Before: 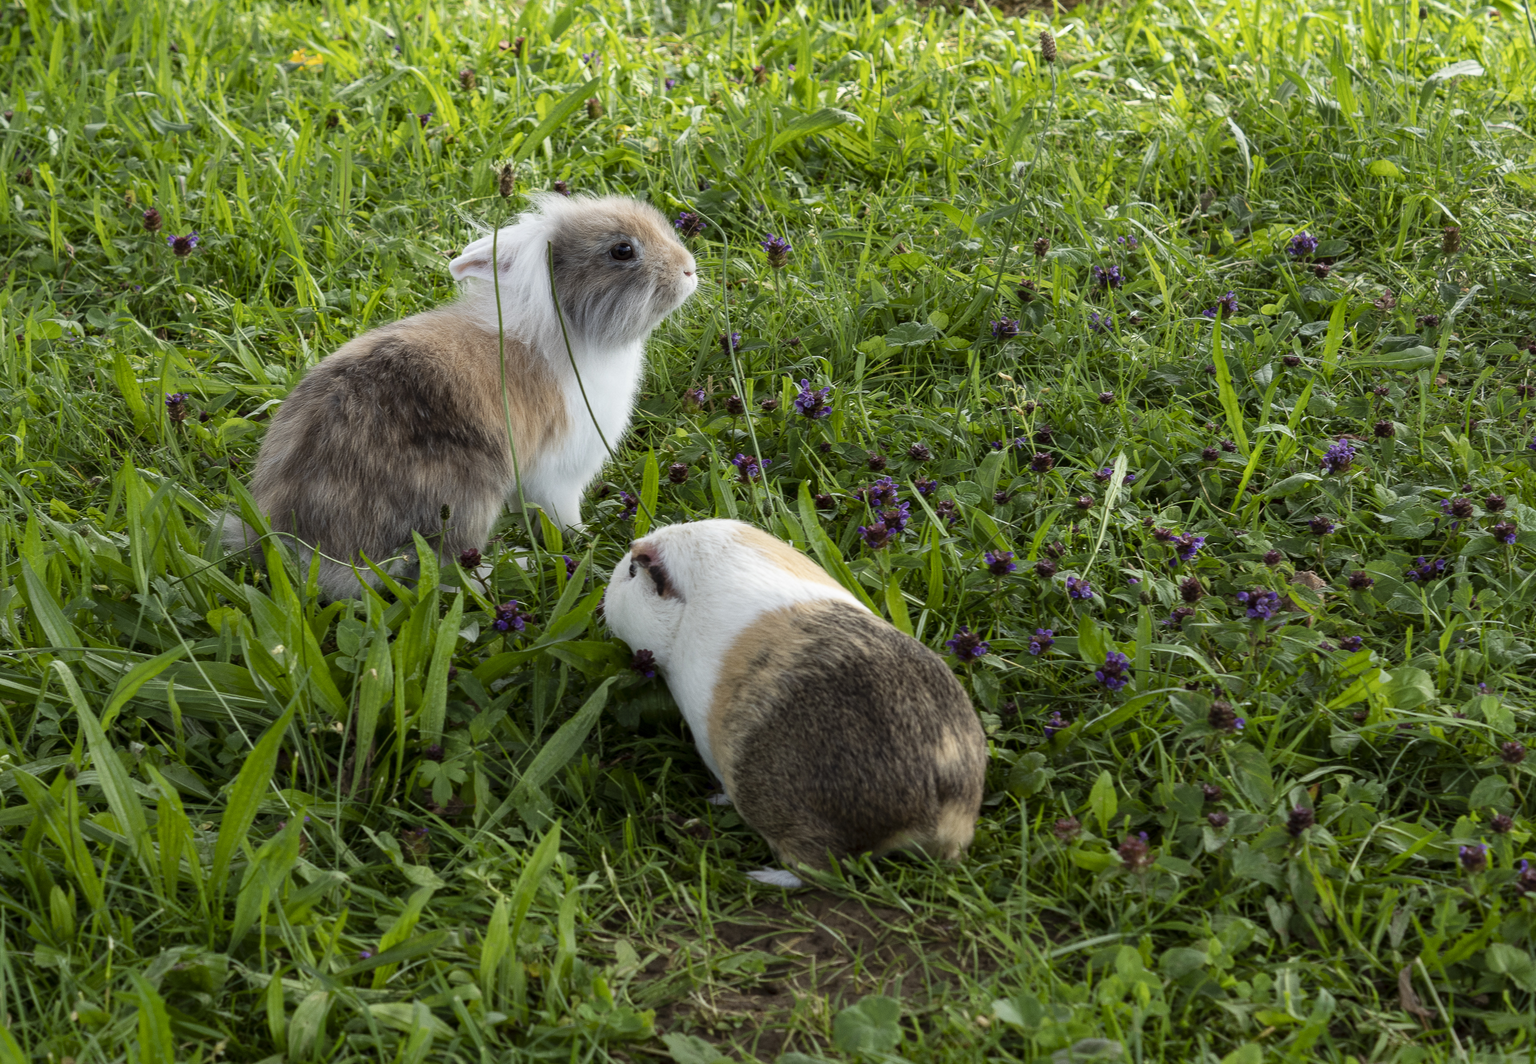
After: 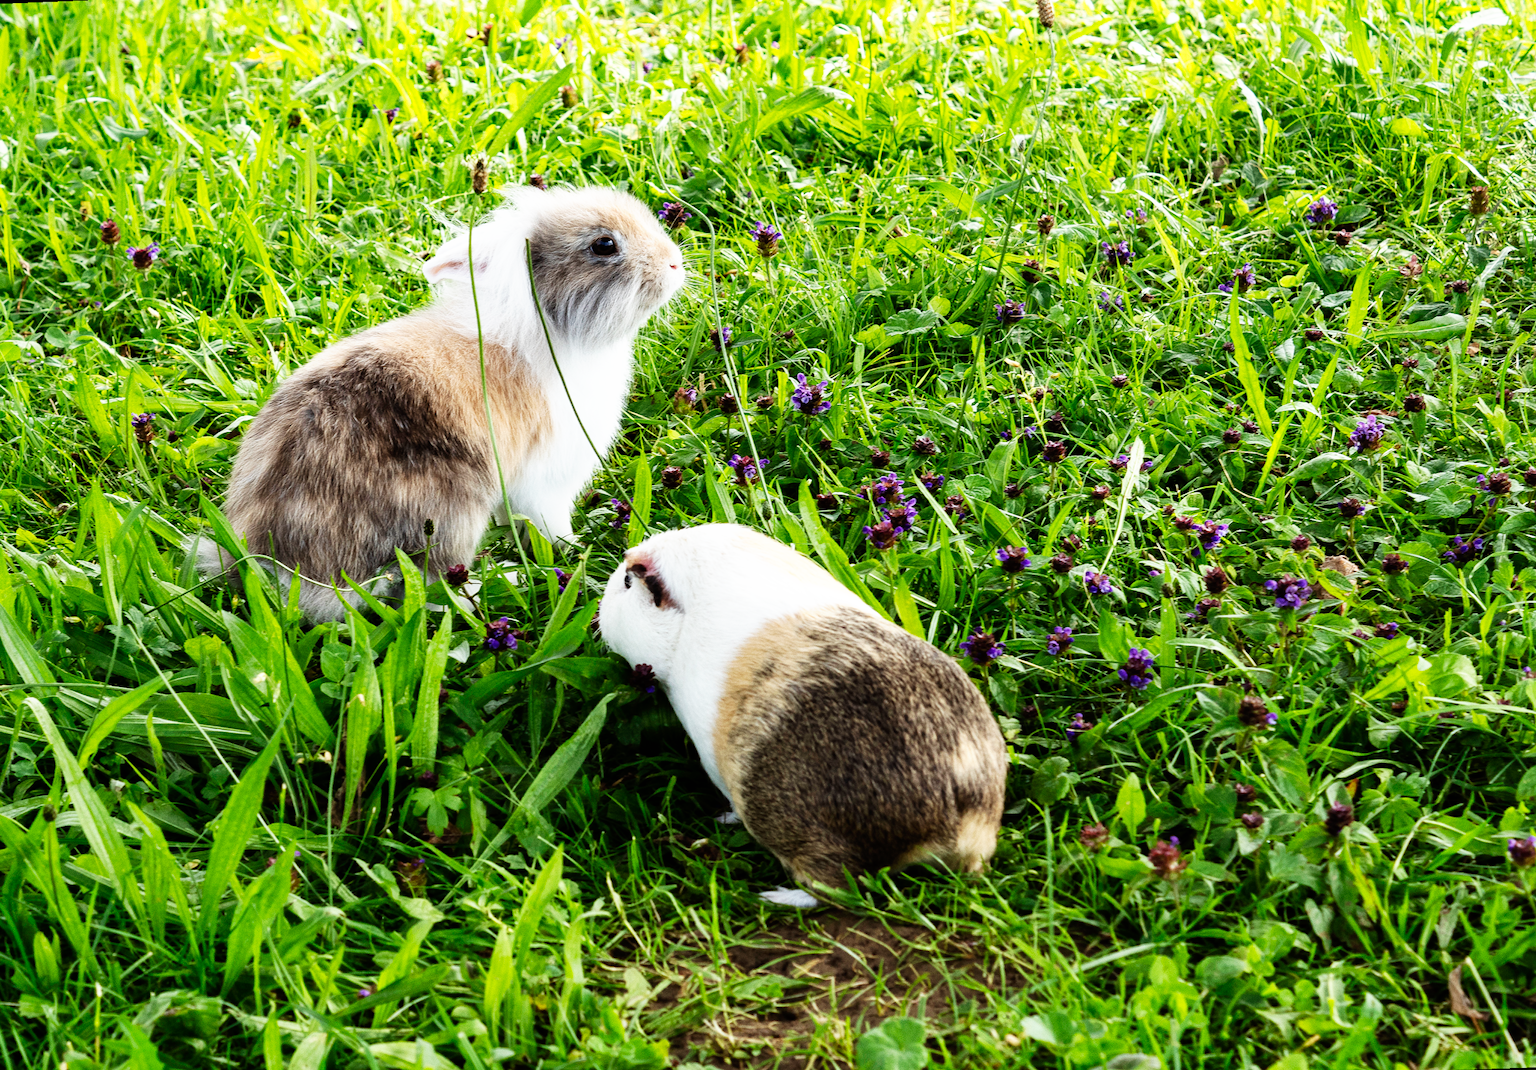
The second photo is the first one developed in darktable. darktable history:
base curve: curves: ch0 [(0, 0) (0.007, 0.004) (0.027, 0.03) (0.046, 0.07) (0.207, 0.54) (0.442, 0.872) (0.673, 0.972) (1, 1)], preserve colors none
rotate and perspective: rotation -2.12°, lens shift (vertical) 0.009, lens shift (horizontal) -0.008, automatic cropping original format, crop left 0.036, crop right 0.964, crop top 0.05, crop bottom 0.959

§ WHAT THE EXERCISE ASKS
Rewrite the lines of the items above as a JSON list of strings, one string per line, skipping blank lines and leaving out the pictures.

§ TASK RESPONSE
[
  "Before: ",
  "After: ",
  "The second photo is the first one developed in darktable. darktable history:",
  "base curve: curves: ch0 [(0, 0) (0.007, 0.004) (0.027, 0.03) (0.046, 0.07) (0.207, 0.54) (0.442, 0.872) (0.673, 0.972) (1, 1)], preserve colors none",
  "rotate and perspective: rotation -2.12°, lens shift (vertical) 0.009, lens shift (horizontal) -0.008, automatic cropping original format, crop left 0.036, crop right 0.964, crop top 0.05, crop bottom 0.959"
]